Step 1: Identify the steady state.
In the steady state, the capacitor behaves as an open circuit because no current flows through it once it is fully charged. Therefore, the equivalent circuit simplifies to the resistances without considering the capacitor in terms of current flow.
Step 2: Analyze the resistances.
In the given circuit, the resistances are arranged in a combination of series and parallel. First, we need to calculate the equivalent resistance of the resistors.
- The \( 2 \, \Omega \) and \( 3 \, \Omega \) resistors are in parallel. The equivalent resistance \( R_1 \) of these two resistors is:
\[
R_1 = \frac{2 \times 3}{2 + 3} = \frac{6}{5} = 1.2 \, \Omega
\]
- Now, the \( 1 \, \Omega \), \( 1.2 \, \Omega \), and \( 4 \, \Omega \) resistors are in series. So, the total equivalent resistance \( R_{\text{eq}} \) is:
\[
R_{\text{eq}} = 1 + 1.2 + 4 = 6.2 \, \Omega
\]
Step 3: Apply Ohm’s law.
Now, we can use Ohm’s law to find the total current in the circuit. The total voltage is \( 2.5 \, \text{V} \), and the total resistance is \( 6.2 \, \Omega \), so the total current \( I \) is:
\[
I = \frac{V}{R_{\text{eq}}} = \frac{2.5}{6.2} = 0.403 \, \text{A}
\]
Step 4: Calculate the charge on the capacitor.

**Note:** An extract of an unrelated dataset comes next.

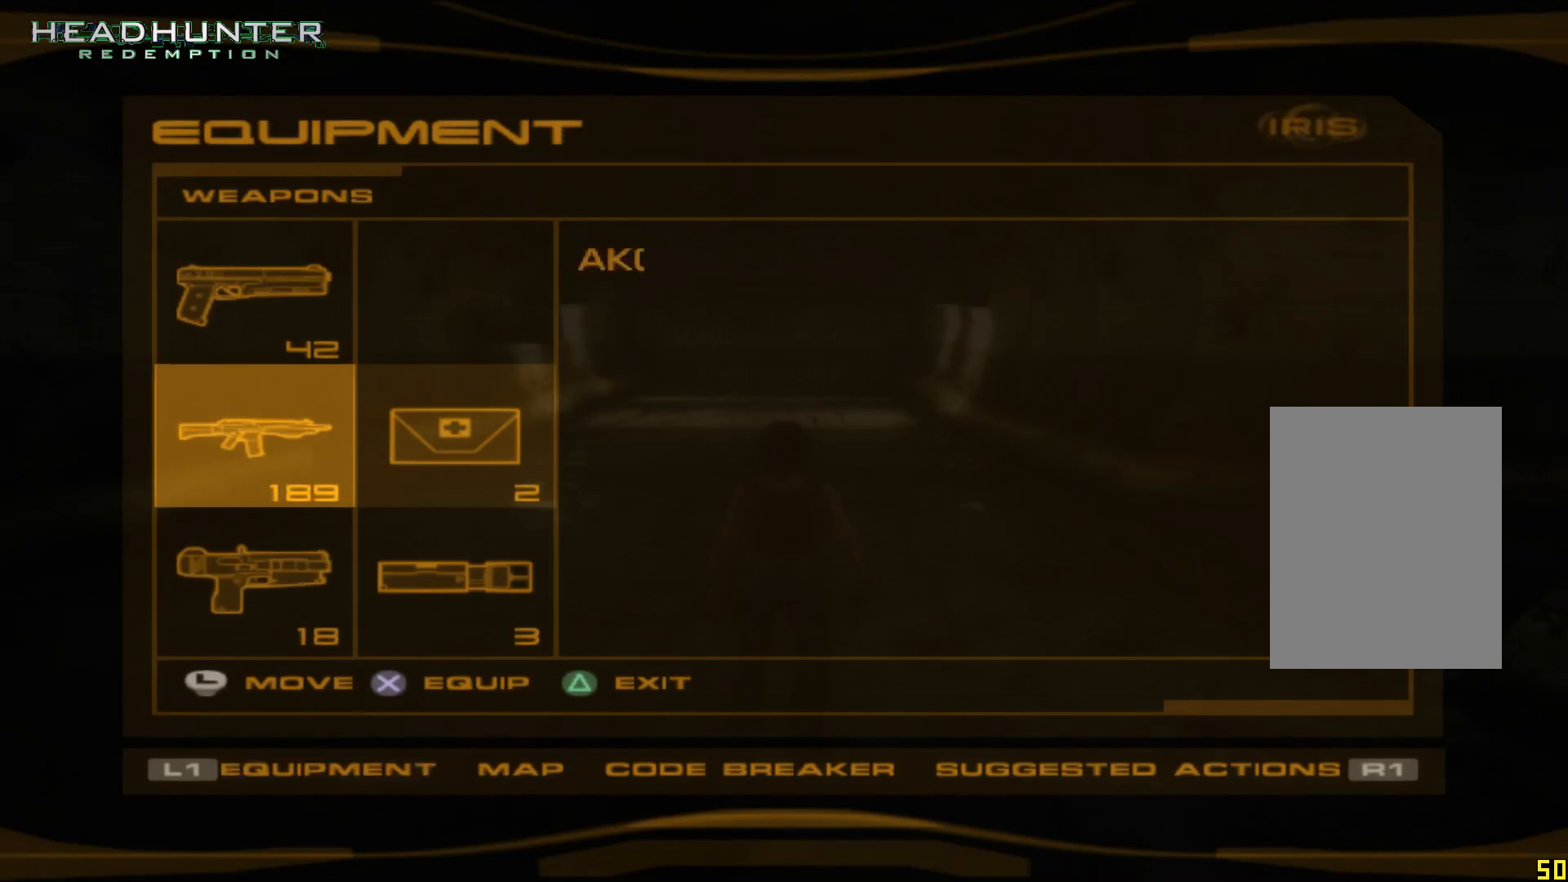
{"buttons": [], "left_stick": "up", "right_stick": "center", "events": [[183, "left_stick", "up"]]}
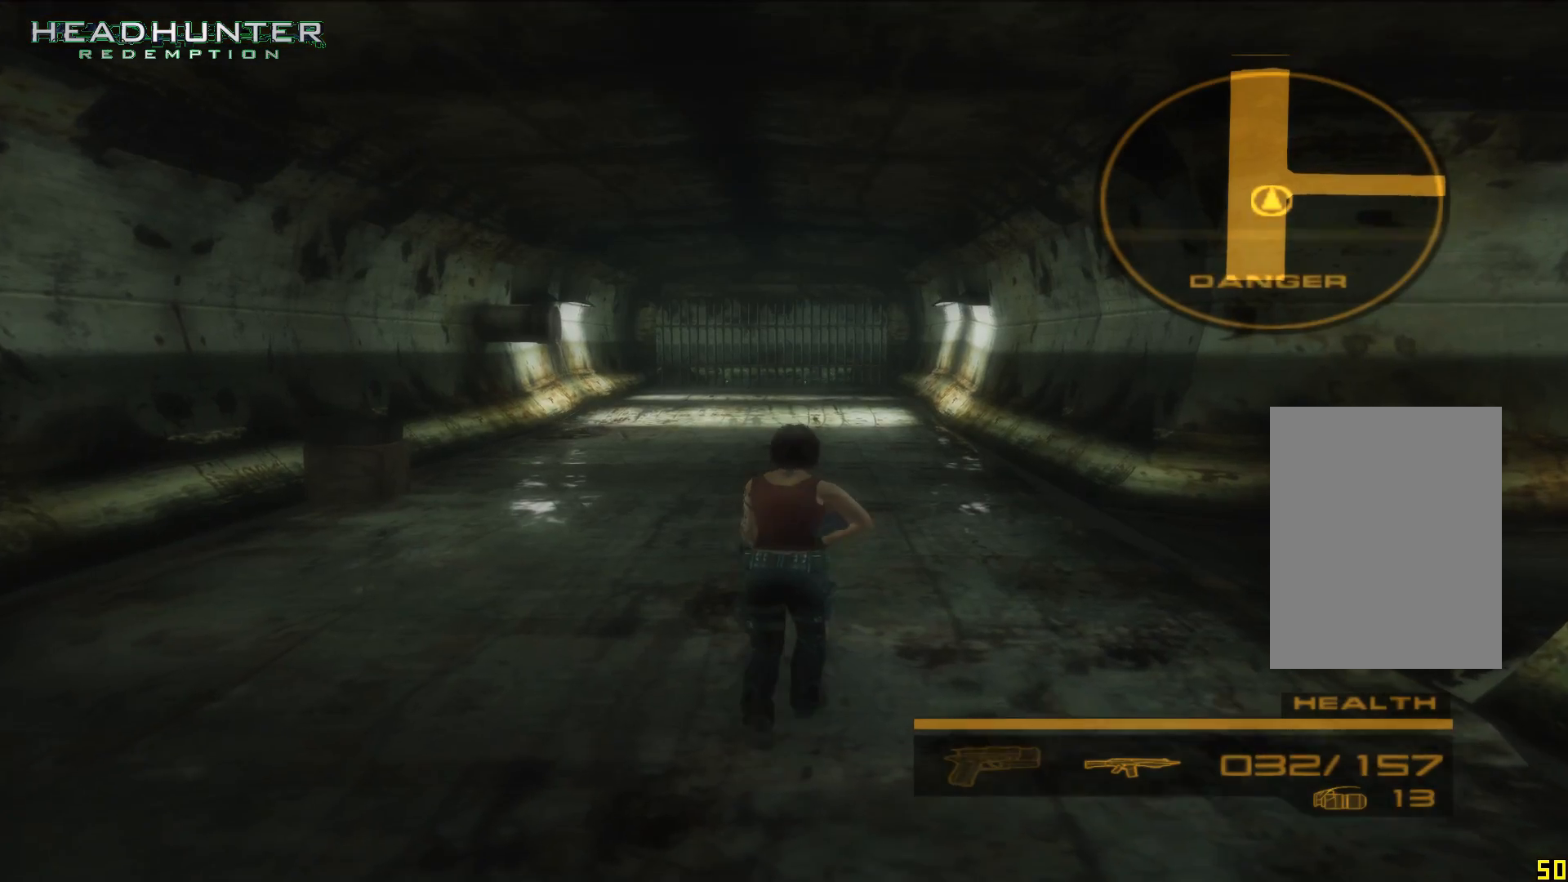
{"buttons": [], "left_stick": "up", "right_stick": "center", "events": []}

The charge on the capacitor is given by:
\[
Q = C \times V_{\text{capacitor}}
\]
where \( C = 5 \, \mu \text{F} \) and \( V_{\text{capacitor}} \) is the voltage across the capacitor. In the steady state, the voltage across the capacitor is the same as the voltage across the \( 5 \, \mu \text{F} \) capacitor branch. Using the current through the branch, we can find this voltage by multiplying the current by the total resistance in series with the capacitor:
\[
V_{\text{capacitor}} = I \times R_{\text{capacitor branch}} = 0.403 \times 5 = 2.015 \, \text{V}
\]
Now, calculating the charge:
\[
Q = 5 \times 10^{-6} \times 2.015 = 10.075 \times 10^{-6} = \frac{75}{8} \, \mu \text{C}
\]
Thus, the charge on the capacitor is \( \frac{75}{8} \, \mu \text{C} \).